### EXCERPTED RECORDS
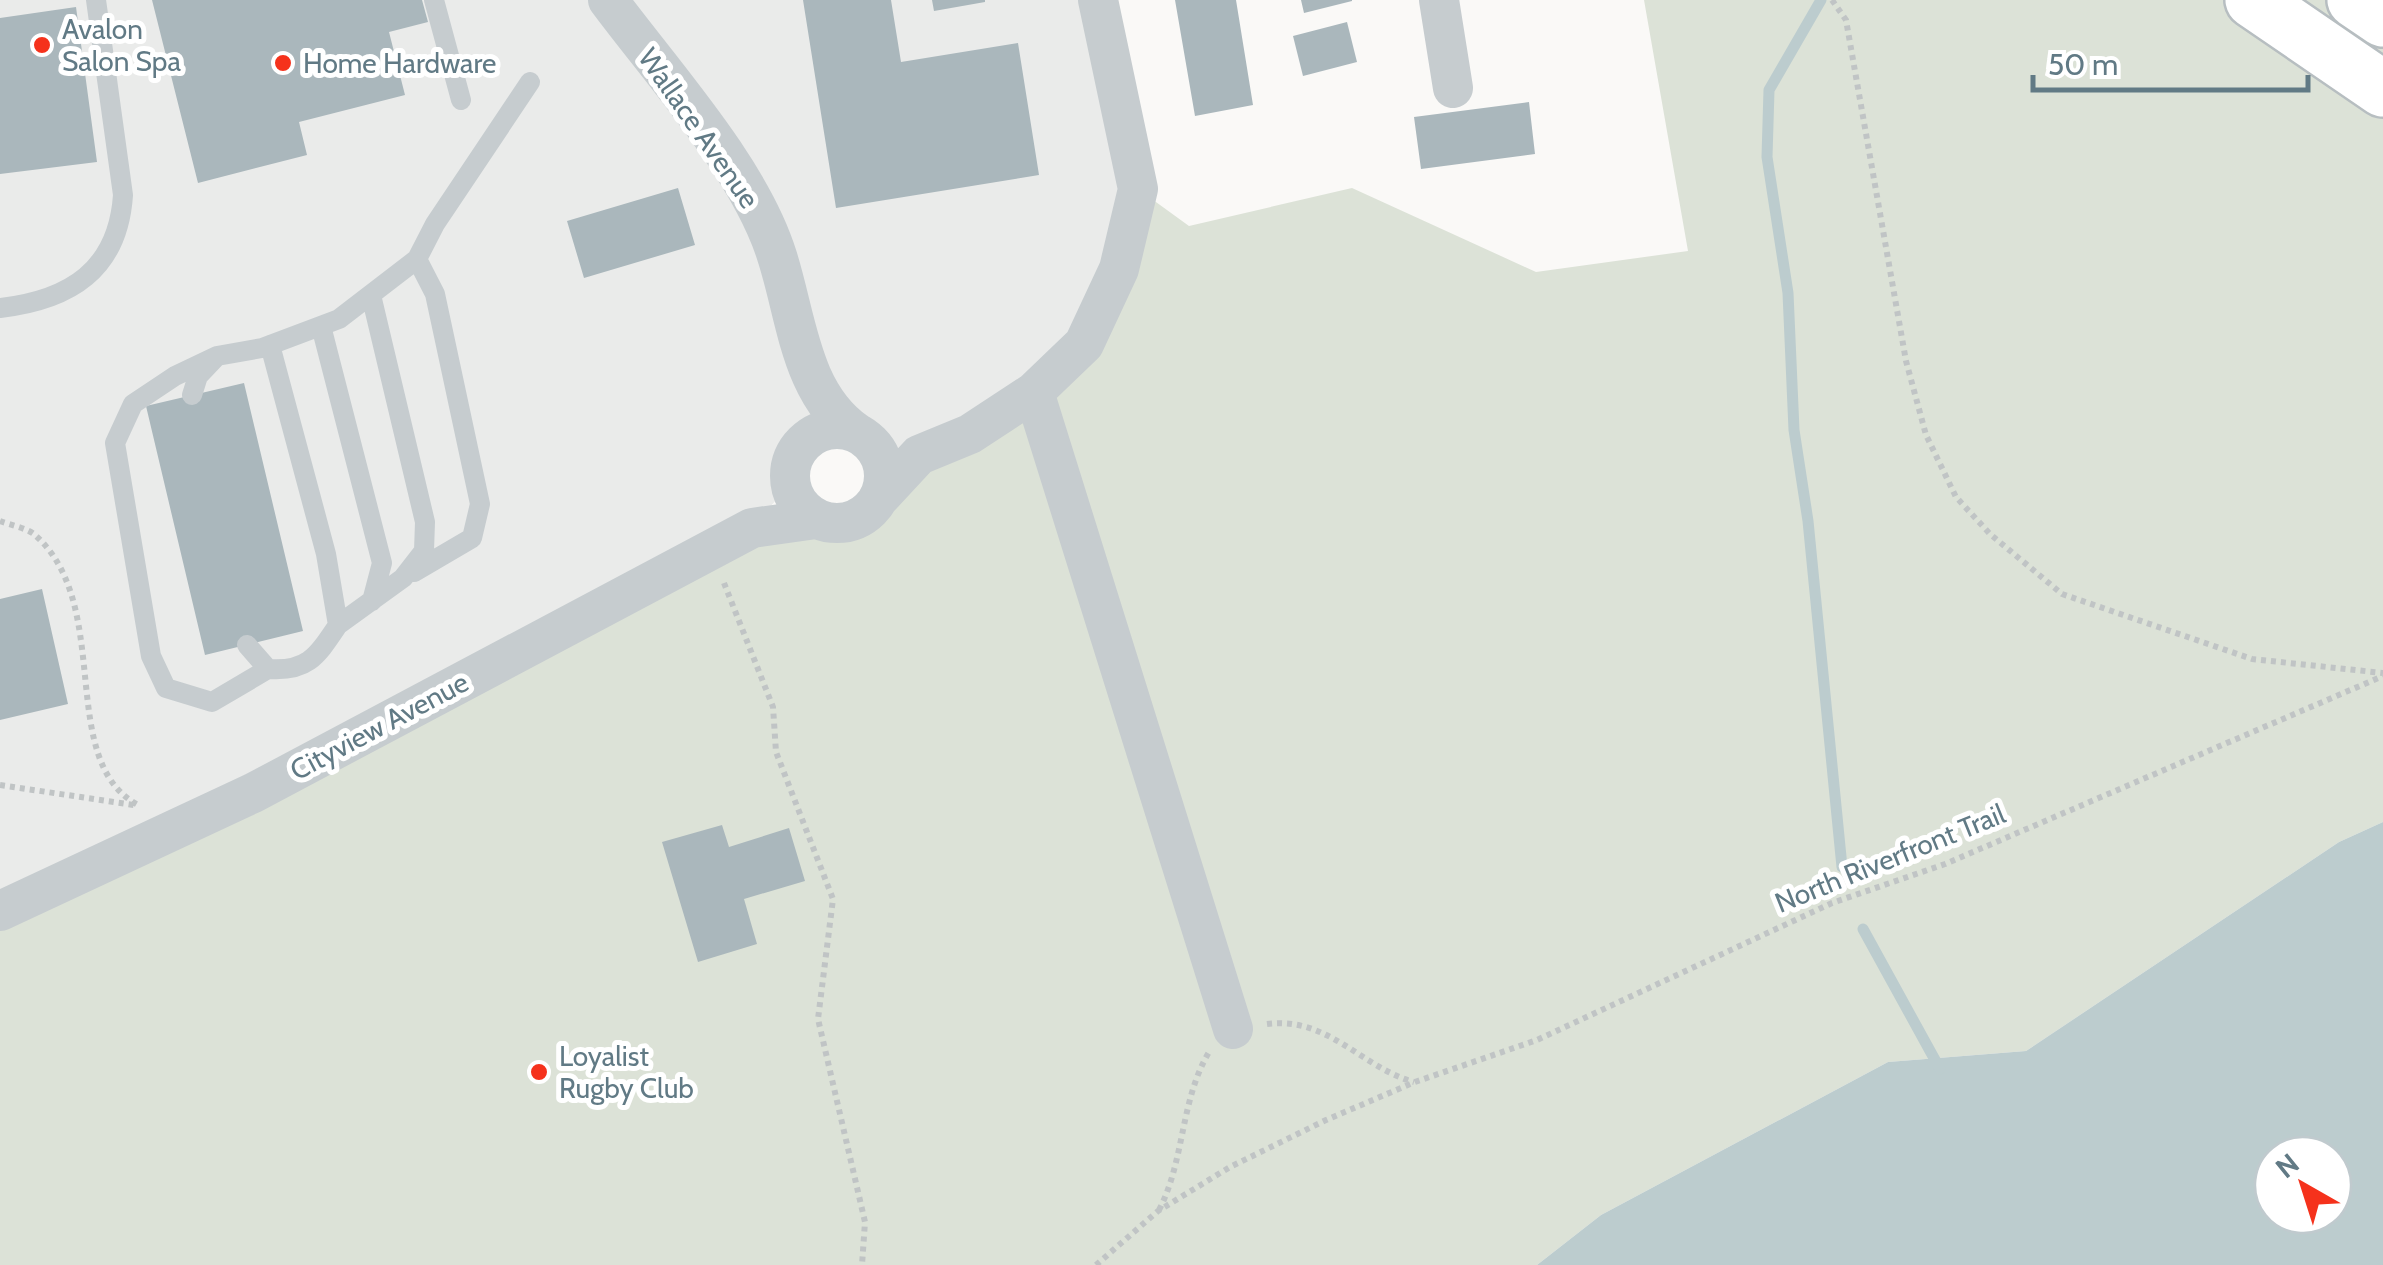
<svg xmlns="http://www.w3.org/2000/svg" width="2383" height="1265" viewBox="0 0 2383 1265" font-family="Cabin,sans-serif">
<rect width="100%" height="100%" fill="#faf9f7"/>
<path fill="#eaebea" d="M0,0h1098l40,189 -54,155 -165,111 -25,-3 -67,-22 -14,4 -20,22 -17,44 -24,28 -752,383z"/>
<path fill="#dce2d7" d="M1644,0h739v822l-44,20 -313,209 -138,11 -287,153 -64,50h-1537v-354l752,-383 92,-5 14,-5 226,-174 54,-155 51,37 163,-38 184,84 152,-21z"/>
<path fill="#bcccce" fill-rule="evenodd" d="M2383,822v443h-846l64,-50 287,-153 138,-11 313,-209zM2273,1155h60v60h-60z"/>
<g fill="none" stroke-linecap="round" stroke-linejoin="round">
<path stroke="#bcccce" stroke-width="11" d="M1821,0l-52,90 -2,67 21,136 6,137 14,91 34,346
M1863,929l77,140"/>
</g>
<path fill="#aab7bc" d="M152,0h270l6,22 -39,10 16,63 -106,27 8,33 -109,28z
M803,0h88l10,62 117,-19 21,132 -203,33z
M932,0h53v2l-51,9z
M1175,0h61l17,105 -58,11z
M1301,0h51v1l-48,12z
M76,7l21,155 -97,12v-156z
M1347,22l10,40 -54,14 -10,-40z
M1529,102l6,52 -114,15 -7,-52z
M678,188l17,57 -111,33 -17,-57z
M244,383l59,248 -98,24 -59,-249z
M42,589l26,115 -68,16v-121z
M722,825l7,22 60,-19 16,53 -61,18 13,45 -59,18 -36,-120z"/>
<g fill="none" stroke-linecap="round" stroke-linejoin="round">
<g stroke="#b7bec1" stroke-width="60">
<path id="primary" d="M2253,0l130,89
M2355,0l28,19"/>
</g>
<path stroke="#c0c4c5" stroke-width="6" stroke-dasharray="5 5" stroke-linecap="butt" d="M1832,0l14,20 60,341 20,74 30,62 34,37 72,60 190,65 131,14
M0,521c10,4 27,7 35,14 80,71 20,225 103,270
M724,583l49,124 3,45 57,147 -15,120 47,203 -3,43
M0,785l134,20
M1267,1024c61,-8 95,44 147,58
M1159,1210c26,-50 21,-109 50,-158
M1096,1265l62,-54 72,-44 96,-47 89,-38 122,-42 295,-137 113,-39 438,-188"/>
<path stroke="#c6cccf" stroke-width="20" d="M434,0l27,100
M0,308c70,-8 118,-38 123,-113l-27,-195
M321,326l61,237 -10,38
M217,356l-42,20 -42,28 -18,39 36,213 15,32 46,14 56,-33
M192,395l6,-19 19,-20 45,-8 77,-29 78,-60 18,-35 95,-142
M414,572l58,-34 8,-34 -45,-210 -18,-35
M338,625l65,-47 21,-27 1,-29 -54,-227
M247,645l21,24c40,3 49,-13 70,-44l-12,-71 -56,-209"/>
<path stroke="#c6cccf" stroke-width="40" d="M608,0c55,74 142,169 169,256 20,62 23,138 80,177
M1439,0l14,88
M1034,392l199,637
M790 476a47 47 0 1 1 94 0a47 47 0 1 1-94 0Z
M879,498l40,-43 51,-21 64,-42 50,-48 35,-75 19,-80 -40,-189
M0,911l253,-118 499,-265 64,-9"/>
<use href="#primary" stroke="#fff" stroke-width="55"/>
</g>
<g fill="#f5321c" stroke="#fff" stroke-width="4">
<circle cx="42" cy="45" r="10"/>
<circle cx="283" cy="63" r="10"/>
<circle cx="539" cy="1072" r="10"/>
</g>
<g text-anchor="middle" stroke-width="10" stroke-linejoin="round" paint-order="stroke">
<g font-size="28" fill="#617a85" stroke="#fff" text-anchor="start">
<text x="62" y="39">Avalon<tspan x="62" dy="32">Salon Spa</tspan></text>
<text x="303" y="73">Home Hardware</text>
<text x="559" y="1066">Loyalist<tspan x="559" dy="32">Rugby Club</tspan></text>
</g>
<g font-size="28" fill="#617a85" stroke="#fff">
<text transform="translate(699 128) rotate(55)" y="10">Wallace Avenue</text>
<text transform="translate(379 726) rotate(-28)" y="10">Cityview Avenue</text>
<text transform="translate(1890 858) rotate(-22)" y="10">North Riverfront Trail</text>
</g>
</g>
<g transform="translate(2303 1185) rotate(321)"><circle r="48" fill="#ffffff" stroke="#c0cace" stroke-width="2.5"/>
<path d="M0-8L18 38L0 25L-18 38Z" fill="#f5321c"/>
<text y="-15" font-size="28" font-weight="bold" text-anchor="middle" fill="#617a85">N</text>
</g>
<path d="M2033 75v15h275v-15" fill="none" stroke="#617a85" stroke-width="5"/>
<text x="2048" y="75" font-size="30" fill="#617a85" stroke="#ffffff" stroke-width="8" paint-order="stroke">50 m</text>
</svg>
######
▶ TASK TO COMPLETE
All lines above from the one containing "6,137 14,91 34,346" to the one containing "M1159,1210c26,-50 21,-109 50,-158" must be repeated exactly, both lines included, and no others.

▶ TASK ANSWER
<path stroke="#bcccce" stroke-width="11" d="M1821,0l-52,90 -2,67 21,136 6,137 14,91 34,346
M1863,929l77,140"/>
</g>
<path fill="#aab7bc" d="M152,0h270l6,22 -39,10 16,63 -106,27 8,33 -109,28z
M803,0h88l10,62 117,-19 21,132 -203,33z
M932,0h53v2l-51,9z
M1175,0h61l17,105 -58,11z
M1301,0h51v1l-48,12z
M76,7l21,155 -97,12v-156z
M1347,22l10,40 -54,14 -10,-40z
M1529,102l6,52 -114,15 -7,-52z
M678,188l17,57 -111,33 -17,-57z
M244,383l59,248 -98,24 -59,-249z
M42,589l26,115 -68,16v-121z
M722,825l7,22 60,-19 16,53 -61,18 13,45 -59,18 -36,-120z"/>
<g fill="none" stroke-linecap="round" stroke-linejoin="round">
<g stroke="#b7bec1" stroke-width="60">
<path id="primary" d="M2253,0l130,89
M2355,0l28,19"/>
</g>
<path stroke="#c0c4c5" stroke-width="6" stroke-dasharray="5 5" stroke-linecap="butt" d="M1832,0l14,20 60,341 20,74 30,62 34,37 72,60 190,65 131,14
M0,521c10,4 27,7 35,14 80,71 20,225 103,270
M724,583l49,124 3,45 57,147 -15,120 47,203 -3,43
M0,785l134,20
M1267,1024c61,-8 95,44 147,58
M1159,1210c26,-50 21,-109 50,-158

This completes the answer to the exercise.